Though it meant getting up at 5 a.m. to travel from Boston, was glad to be a part of APPNA young professional panel to advise early career physicians of Pakistani origin. The U.S. is a country of immigrants and a melting pot. On the 4th in Boston we listened to the 1812 overture, a Russian war tribute while watching fireworks that come from an ancient Chinese invention.
Immigrant physicians are the backbone of American #healthcare, ranging from serving in #ruralhealth, to leading on #publichealth, to innovating new therapies or ventures, to being published in esteemed journals like JAMA and NEJM.
The grit, resilience, drive, and service-orientation of IMG physicians are unmatched. The secret to my success in the U.S. is found in my Pakistani roots, Pakistani education, and Pakistani family.

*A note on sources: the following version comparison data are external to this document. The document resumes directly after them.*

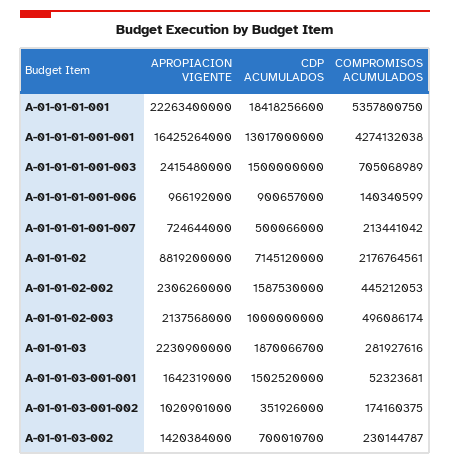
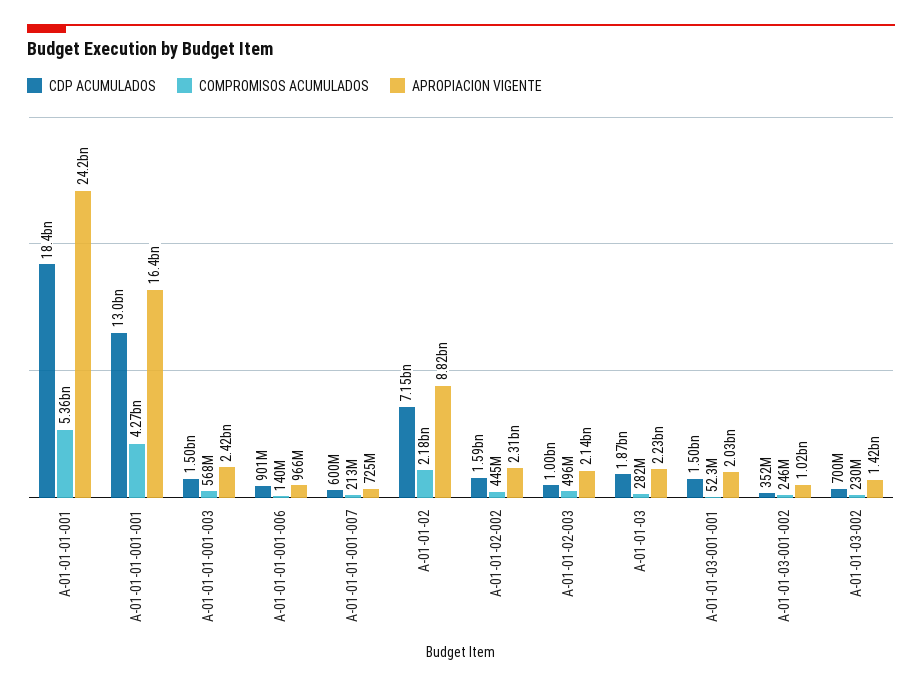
APROPIACION VIGENTE, A-01-01-01-001: 22263400000 -> 24200000000
COMPROMISOS ACUMULADOS, A-01-01-01-001-003: 705068989 -> 568000000
CDP ACUMULADOS, A-01-01-01-001-007: 500066000 -> 600000000
APROPIACION VIGENTE, A-01-01-03-001-001: 1642319000 -> 2030000000
COMPROMISOS ACUMULADOS, A-01-01-03-001-002: 174160375 -> 246000000

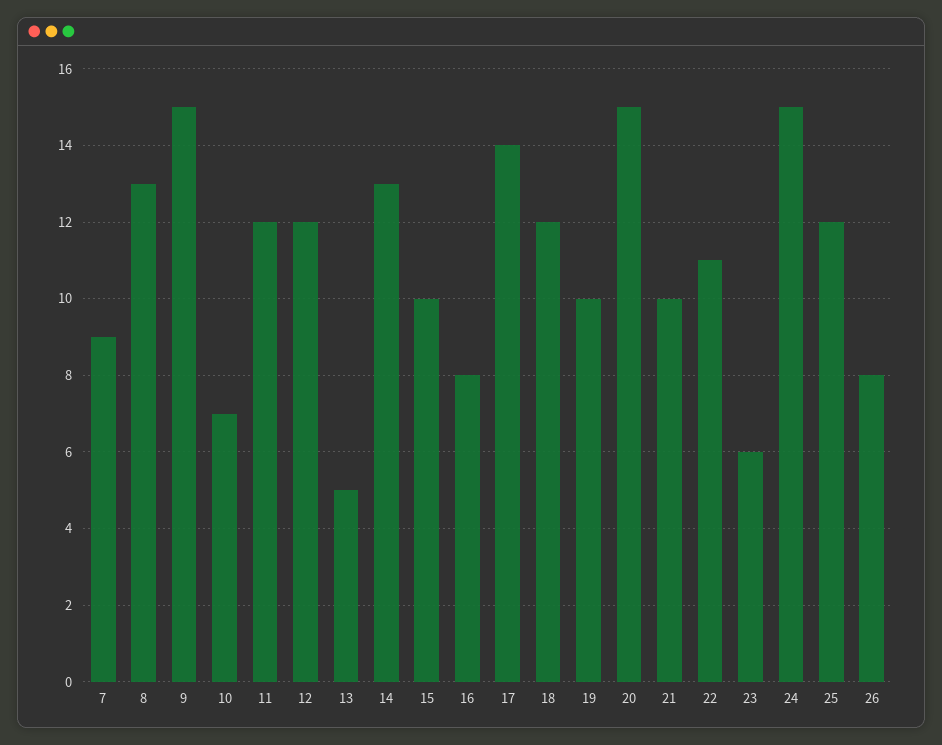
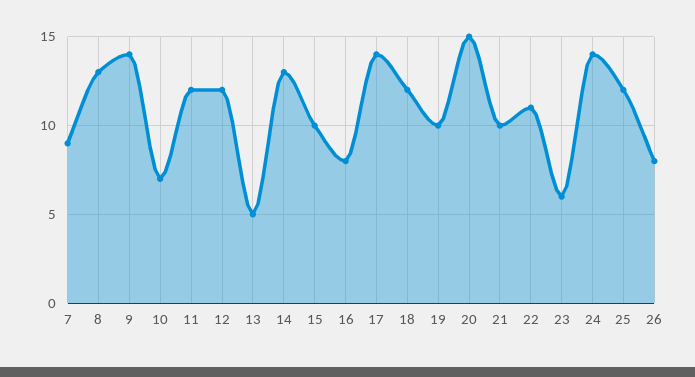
9: 15 -> 14
24: 15 -> 14

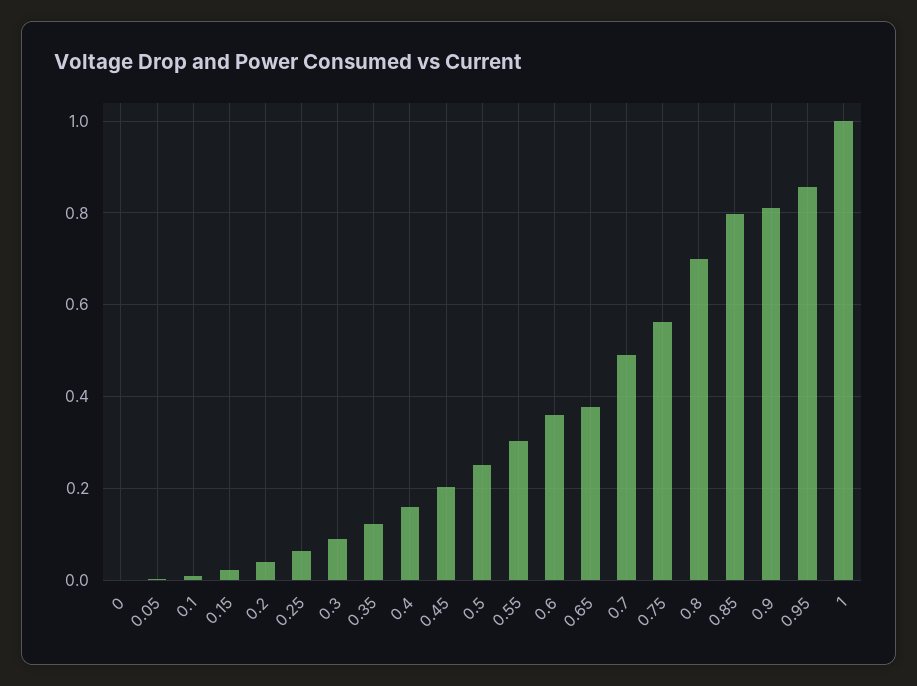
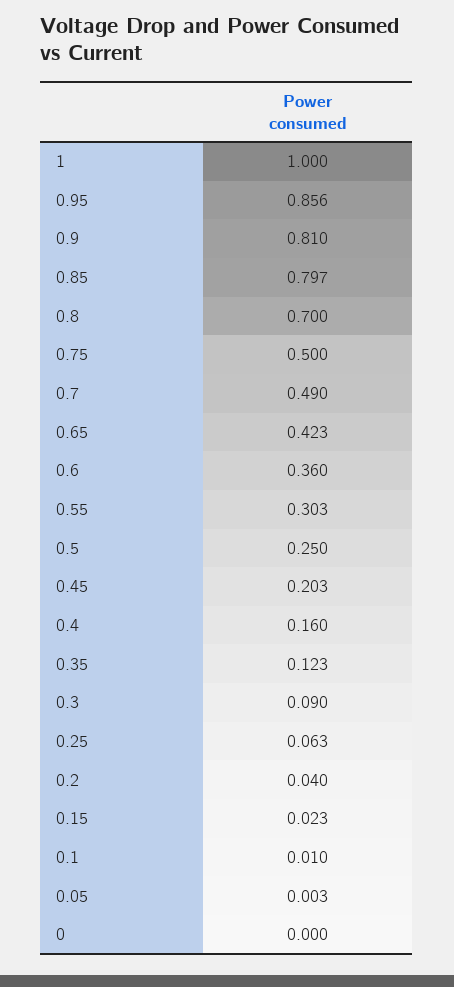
0.65: 0.38 -> 0.423
0.75: 0.56 -> 0.5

While being sent away from the U.S. at age 19, leaving Wellesley College to go straight to med school, was hard in many ways, it changed me from a bit of a bratty mopey self-absorbed American kid to a service oriented systems thinker with #empathy and #compassion for suffering of others. Like many children of immigrants, I had been struggling with identity and was muddled on many fronts. At 19 I was “undecided” and when asked, “maybe film?” as a major.
Now I am a #doctor, former #insurance medical director and former Chief Medical Officer, launching a #FemTech #venture out of Massachusetts Institute of Technology to use #AI, including #LLM and #TikTok style videos, to educate and empower women. When women engage for #education, they generate #data that can be utilized to build better #algorithms with women-specific #data.
To stay motivated, I use #genAI to envision a world where women are queens/sultanas, in charge of our own health.
Empowering women to have control over our bodies and #health follows in the footsteps of Pakistani female role models on my family who are #gynecology surgeons, like Dr. Nusrat Shah and my late great-aunt, Dr. Naseem Bano or Aga Khan University Dr. Anita Zaidi.
Yesterday met smart, motivated, young women who are future leaders in medicine like Dr. Aniqa Baloch and Dr. Rosheen Jamil and several others. They will be applying for residency in the near future and will be seeking pre-residency career growth opportunities, so keep an eye out for them.
Looking forward to contributing to Dr. Ahmad Khan MD’s podcast as a guest.
Thanks to Dr. Adeel Ahmad, M.D., MBA, FCAP, Dip. Derm (U.K) for including me in the panel and for accommodating my flight mishap and Dr. Muhammad Siddique Khurram for co-moderating. Dr. Neelam Khan was kind enough to direct me to the right room as she saw me dragging my suitcase as I came straight to the airport to the panel. She’s an accomplished leader in her own right, in #dermatology.
It’s always an honor and a pleasure to be with colleagues and mentors like Dr. Khan Siddiqui, MD Dr. Nushmia Khokhar MD Dr. Faisal Khosa.
We are stronger, as Americans, because of immigrant talent and contributions.